**Task objective:**
Without the pictures, write the listing out again exactly as it appears.

[Given data]

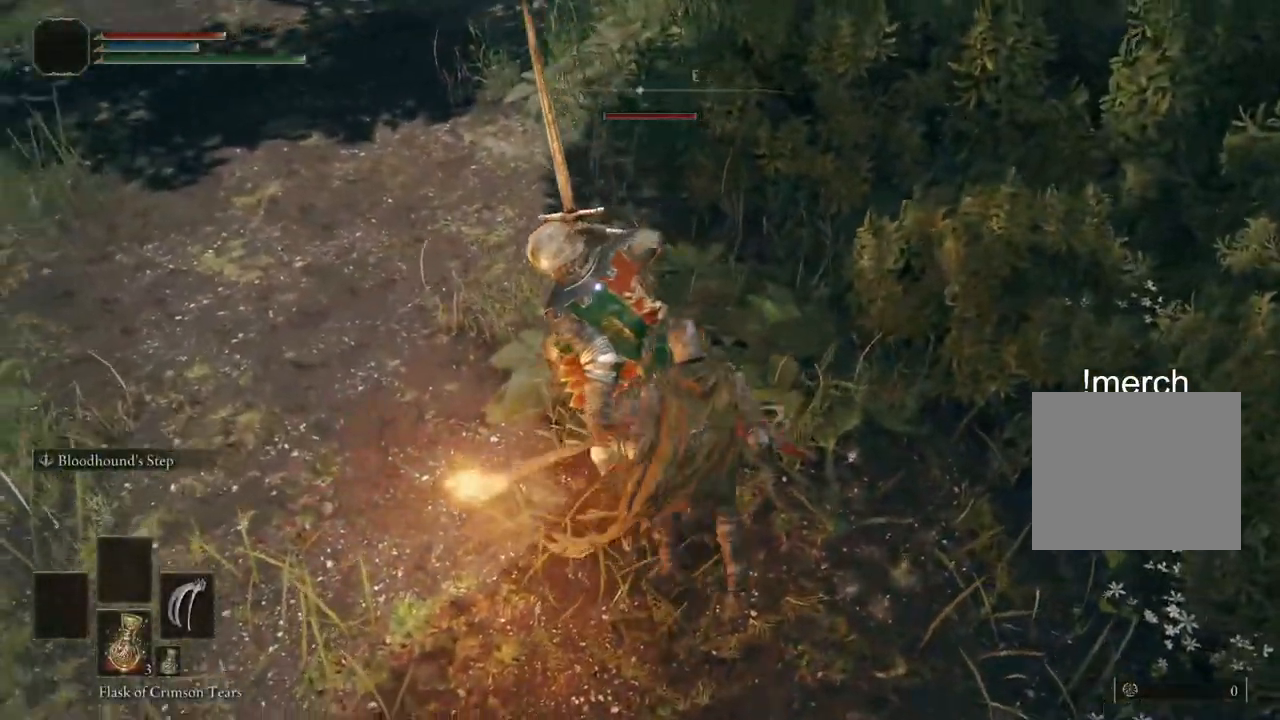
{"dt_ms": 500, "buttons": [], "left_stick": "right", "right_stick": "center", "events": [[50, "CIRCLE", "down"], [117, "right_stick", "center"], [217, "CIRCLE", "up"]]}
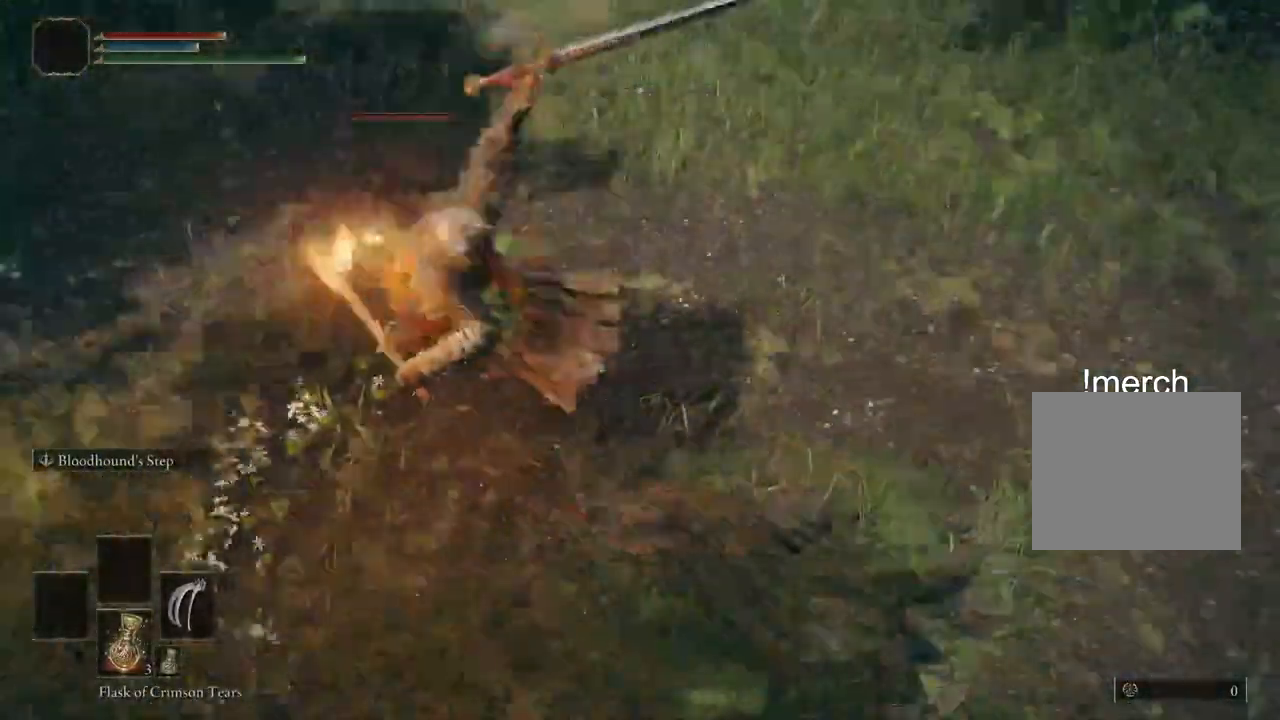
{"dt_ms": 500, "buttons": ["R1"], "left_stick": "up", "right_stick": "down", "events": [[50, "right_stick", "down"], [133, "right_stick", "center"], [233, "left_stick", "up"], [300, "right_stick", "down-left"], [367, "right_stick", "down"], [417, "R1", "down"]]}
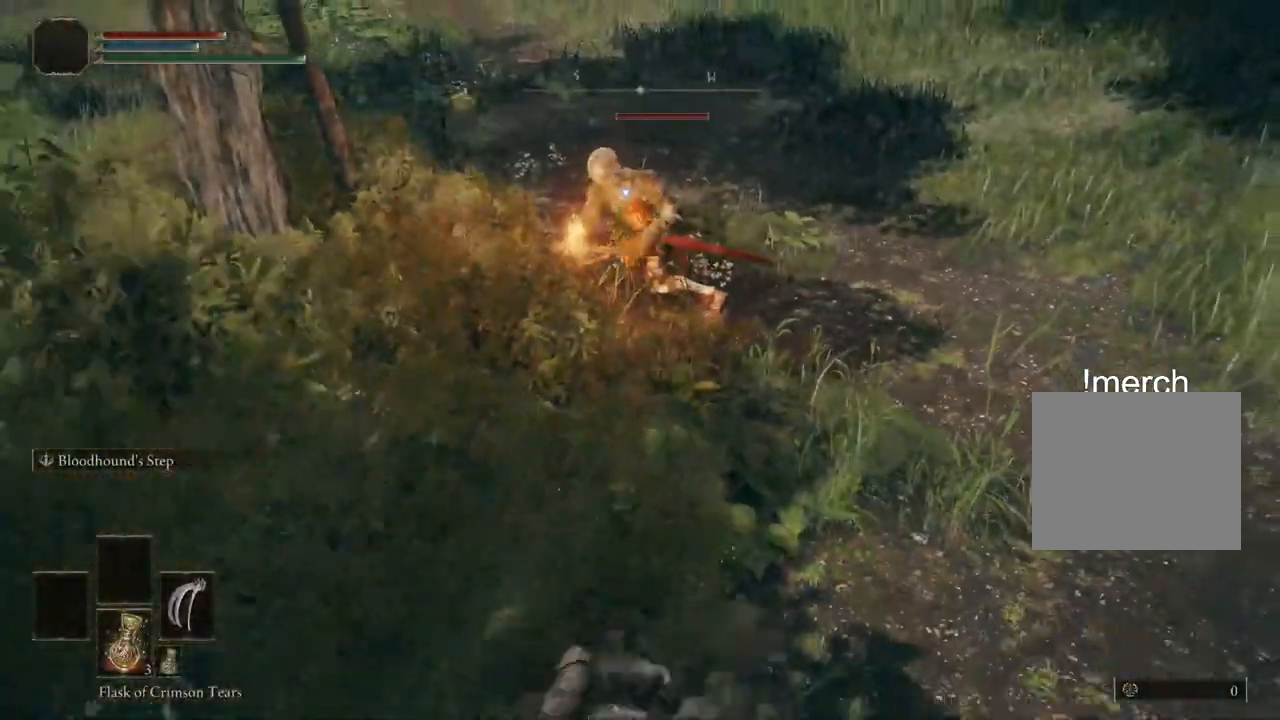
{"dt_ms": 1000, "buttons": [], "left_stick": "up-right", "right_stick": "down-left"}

[/Given data]

**Response to the task:**
{"dt_ms": 500, "buttons": [], "left_stick": "right", "right_stick": "center", "events": [[50, "CIRCLE", "down"], [117, "right_stick", "center"], [217, "CIRCLE", "up"]]}
{"dt_ms": 500, "buttons": ["R1"], "left_stick": "up", "right_stick": "down", "events": [[50, "right_stick", "down"], [133, "right_stick", "center"], [233, "left_stick", "up"], [300, "right_stick", "down-left"], [367, "right_stick", "down"], [417, "R1", "down"]]}
{"dt_ms": 1000, "buttons": [], "left_stick": "up-right", "right_stick": "down-left"}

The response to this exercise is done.